======== Text extract

The Death of Freddie Gray and the Future of Police Reform Under Trump

Democracy in Crisis

Photo Credit: J.M. Giordano

On a cold and rainy day shortly after the election, I interviewed Baltimore Police Commissioner Kevin Davis in his office overlooking the city’s downtown. Donald Trump had just nominated noted racist Jeff Sessions as attorney general, and the consent decree the city had been negotiating with the federal government to reform its police department was in question.

“We lived through a George W. consent decree, [with a] Republican in the White House in Prince George’s County [in Maryland], and that consent decree lasted more than four years,” Davis said. “So anyone [who says] ‘With Republicans in the White House, consent decree is out the window,’ that’s not based on reality. So I expect we will have a consent decree. I expect it will be something we can work with.”

Trump, of course, is not just any Republican. And the consent decree, which was finally approved just before Trump took office, was almost out the window when Sessions asked a federal judge to halt the court’s approval of the agreement, having placed all consent decrees under review.

================
======== Rows

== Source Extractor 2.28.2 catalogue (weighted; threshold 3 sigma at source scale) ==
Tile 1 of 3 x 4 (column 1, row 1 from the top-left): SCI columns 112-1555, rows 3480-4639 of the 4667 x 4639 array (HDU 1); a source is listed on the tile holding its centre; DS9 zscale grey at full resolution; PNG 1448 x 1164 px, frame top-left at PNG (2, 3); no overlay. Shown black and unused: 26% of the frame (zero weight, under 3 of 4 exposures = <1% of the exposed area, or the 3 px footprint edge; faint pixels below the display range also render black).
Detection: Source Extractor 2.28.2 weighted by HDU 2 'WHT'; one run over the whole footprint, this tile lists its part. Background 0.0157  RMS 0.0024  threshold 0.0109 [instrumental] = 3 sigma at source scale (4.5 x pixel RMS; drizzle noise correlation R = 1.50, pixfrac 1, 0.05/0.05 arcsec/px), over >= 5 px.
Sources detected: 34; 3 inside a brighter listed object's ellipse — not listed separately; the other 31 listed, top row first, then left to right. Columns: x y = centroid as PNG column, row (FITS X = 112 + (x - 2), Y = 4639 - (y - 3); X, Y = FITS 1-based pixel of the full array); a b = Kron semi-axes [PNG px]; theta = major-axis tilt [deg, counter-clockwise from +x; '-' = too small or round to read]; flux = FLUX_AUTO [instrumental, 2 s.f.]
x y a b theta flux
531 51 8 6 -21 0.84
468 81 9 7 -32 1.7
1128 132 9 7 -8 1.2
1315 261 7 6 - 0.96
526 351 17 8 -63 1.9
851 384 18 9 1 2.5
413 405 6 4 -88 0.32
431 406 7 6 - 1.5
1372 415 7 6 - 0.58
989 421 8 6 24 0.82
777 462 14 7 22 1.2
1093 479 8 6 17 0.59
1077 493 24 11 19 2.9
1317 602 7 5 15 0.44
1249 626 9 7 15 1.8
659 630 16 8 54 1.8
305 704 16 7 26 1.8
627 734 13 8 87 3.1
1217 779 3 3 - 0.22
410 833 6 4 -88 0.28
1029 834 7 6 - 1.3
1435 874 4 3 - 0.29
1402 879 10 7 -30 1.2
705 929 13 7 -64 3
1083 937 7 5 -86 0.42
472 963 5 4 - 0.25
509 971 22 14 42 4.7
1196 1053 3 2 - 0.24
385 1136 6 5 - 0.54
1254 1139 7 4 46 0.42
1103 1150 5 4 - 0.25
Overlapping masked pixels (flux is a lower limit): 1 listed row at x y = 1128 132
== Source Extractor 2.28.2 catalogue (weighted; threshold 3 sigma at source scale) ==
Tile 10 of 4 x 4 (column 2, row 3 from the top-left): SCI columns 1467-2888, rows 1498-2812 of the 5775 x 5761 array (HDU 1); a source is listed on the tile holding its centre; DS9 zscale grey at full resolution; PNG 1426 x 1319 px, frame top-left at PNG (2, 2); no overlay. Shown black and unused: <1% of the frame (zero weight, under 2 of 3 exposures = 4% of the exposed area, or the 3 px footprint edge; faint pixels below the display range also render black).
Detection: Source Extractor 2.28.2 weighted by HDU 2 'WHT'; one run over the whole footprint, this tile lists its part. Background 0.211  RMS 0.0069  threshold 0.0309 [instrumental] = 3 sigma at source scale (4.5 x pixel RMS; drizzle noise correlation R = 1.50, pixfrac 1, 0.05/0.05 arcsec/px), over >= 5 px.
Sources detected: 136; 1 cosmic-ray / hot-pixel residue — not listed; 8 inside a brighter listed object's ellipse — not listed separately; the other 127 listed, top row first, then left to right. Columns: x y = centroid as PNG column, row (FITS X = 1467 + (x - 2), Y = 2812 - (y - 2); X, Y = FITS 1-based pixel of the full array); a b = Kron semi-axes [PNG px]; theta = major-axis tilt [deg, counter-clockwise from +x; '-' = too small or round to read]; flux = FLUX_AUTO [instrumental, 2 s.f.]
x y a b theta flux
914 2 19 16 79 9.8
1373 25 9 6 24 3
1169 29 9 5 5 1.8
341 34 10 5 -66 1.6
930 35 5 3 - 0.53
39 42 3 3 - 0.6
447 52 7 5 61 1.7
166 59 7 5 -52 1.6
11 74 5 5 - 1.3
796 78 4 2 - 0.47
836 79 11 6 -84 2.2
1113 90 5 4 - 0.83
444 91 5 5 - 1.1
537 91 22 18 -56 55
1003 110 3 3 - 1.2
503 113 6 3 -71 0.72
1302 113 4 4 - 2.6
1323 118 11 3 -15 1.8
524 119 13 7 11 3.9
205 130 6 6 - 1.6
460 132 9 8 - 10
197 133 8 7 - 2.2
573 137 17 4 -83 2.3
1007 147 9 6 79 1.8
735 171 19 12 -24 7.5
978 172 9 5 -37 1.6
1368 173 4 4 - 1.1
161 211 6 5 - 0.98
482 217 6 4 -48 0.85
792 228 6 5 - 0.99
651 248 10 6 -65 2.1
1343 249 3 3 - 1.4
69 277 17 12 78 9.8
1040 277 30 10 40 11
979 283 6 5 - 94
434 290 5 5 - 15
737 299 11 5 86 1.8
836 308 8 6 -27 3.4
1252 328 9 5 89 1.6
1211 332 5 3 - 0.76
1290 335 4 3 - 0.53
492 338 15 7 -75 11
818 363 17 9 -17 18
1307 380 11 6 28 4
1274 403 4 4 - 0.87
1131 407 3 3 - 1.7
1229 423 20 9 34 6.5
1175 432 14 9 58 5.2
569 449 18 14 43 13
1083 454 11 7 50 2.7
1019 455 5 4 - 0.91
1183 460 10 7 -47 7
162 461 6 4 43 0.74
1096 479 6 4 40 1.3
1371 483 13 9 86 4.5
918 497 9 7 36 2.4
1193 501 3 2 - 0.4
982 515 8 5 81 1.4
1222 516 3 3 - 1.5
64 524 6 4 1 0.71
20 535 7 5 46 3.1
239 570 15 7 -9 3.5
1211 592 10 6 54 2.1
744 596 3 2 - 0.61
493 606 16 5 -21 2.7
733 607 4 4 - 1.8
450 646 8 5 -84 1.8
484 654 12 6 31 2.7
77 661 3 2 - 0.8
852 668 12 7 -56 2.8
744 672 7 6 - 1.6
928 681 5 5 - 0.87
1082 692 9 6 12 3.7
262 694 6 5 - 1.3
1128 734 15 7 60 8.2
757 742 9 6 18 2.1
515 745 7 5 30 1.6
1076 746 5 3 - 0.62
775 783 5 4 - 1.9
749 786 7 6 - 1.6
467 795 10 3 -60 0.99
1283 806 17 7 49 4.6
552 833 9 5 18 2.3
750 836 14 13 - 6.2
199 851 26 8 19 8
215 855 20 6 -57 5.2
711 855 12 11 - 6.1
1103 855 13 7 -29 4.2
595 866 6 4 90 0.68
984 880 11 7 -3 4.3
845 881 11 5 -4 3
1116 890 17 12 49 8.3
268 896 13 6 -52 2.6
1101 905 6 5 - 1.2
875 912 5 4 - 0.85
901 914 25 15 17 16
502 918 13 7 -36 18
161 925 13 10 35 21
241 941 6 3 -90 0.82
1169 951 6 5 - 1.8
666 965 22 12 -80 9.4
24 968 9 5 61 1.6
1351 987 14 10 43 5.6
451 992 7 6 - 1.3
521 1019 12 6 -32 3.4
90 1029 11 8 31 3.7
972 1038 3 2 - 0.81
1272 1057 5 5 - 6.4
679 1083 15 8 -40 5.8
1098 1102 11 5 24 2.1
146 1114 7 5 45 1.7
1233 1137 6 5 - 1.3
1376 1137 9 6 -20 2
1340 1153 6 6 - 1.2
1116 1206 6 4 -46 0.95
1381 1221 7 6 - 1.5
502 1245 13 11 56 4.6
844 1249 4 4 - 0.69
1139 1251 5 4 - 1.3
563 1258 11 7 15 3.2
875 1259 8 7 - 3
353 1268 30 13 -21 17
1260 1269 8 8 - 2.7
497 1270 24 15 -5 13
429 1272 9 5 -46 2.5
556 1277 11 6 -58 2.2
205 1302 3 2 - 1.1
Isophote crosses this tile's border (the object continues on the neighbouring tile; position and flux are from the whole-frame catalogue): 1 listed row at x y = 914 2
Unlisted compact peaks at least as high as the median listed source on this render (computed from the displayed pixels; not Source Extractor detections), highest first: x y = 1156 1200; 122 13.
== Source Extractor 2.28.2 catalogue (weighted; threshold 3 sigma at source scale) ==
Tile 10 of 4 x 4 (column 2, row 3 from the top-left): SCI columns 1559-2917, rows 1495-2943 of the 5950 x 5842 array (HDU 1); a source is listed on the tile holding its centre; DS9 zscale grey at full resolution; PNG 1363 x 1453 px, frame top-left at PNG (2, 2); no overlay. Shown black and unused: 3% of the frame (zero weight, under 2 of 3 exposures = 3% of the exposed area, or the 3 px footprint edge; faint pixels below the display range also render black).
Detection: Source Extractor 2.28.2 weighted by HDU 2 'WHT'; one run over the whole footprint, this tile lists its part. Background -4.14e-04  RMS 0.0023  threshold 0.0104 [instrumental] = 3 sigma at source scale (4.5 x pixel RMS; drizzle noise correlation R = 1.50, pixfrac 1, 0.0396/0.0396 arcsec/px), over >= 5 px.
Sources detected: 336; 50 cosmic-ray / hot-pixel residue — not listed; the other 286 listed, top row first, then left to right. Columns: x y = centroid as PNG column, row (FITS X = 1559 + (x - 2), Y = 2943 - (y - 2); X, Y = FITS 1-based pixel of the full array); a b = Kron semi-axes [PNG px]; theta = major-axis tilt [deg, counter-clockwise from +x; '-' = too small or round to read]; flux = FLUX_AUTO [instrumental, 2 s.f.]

================

■ Challenge 1:
In the article on police reform under Trump, how long did Davis say the Prince George's County consent decree lasted?
■ Challenge 2:
Please proceed with the article about Freddie Gray and police reform under Trump, continuing from its last sentence.

■ Exercise answer 1:
More than four years.

■ Exercise answer 2:
“I have grave concerns that some provisions of this decree will reduce the lawful powers of the police department and result in a less safe city," Sessions said earlier this month. "Make no mistake, Baltimore is facing a violent-crime crisis."

The city is in the midst of a murder crisis—318 murders in a population of just over 600,000 made 2016 the city’s second-most murderous year, after 2015, which saw 344 homicides—but Davis is clear that the consent decree will help, not hinder his attempts to fight violent crime. “We need a consent decree in Baltimore to fundamentally change this police department for decades to come,” he told me.

The Department of Justice began an investigation of the Baltimore Police Department before Freddie Gray’s death in police custody and the uprising that followed it in late April 2015—but the widespread unrest showed just how badly policing in the city was broken.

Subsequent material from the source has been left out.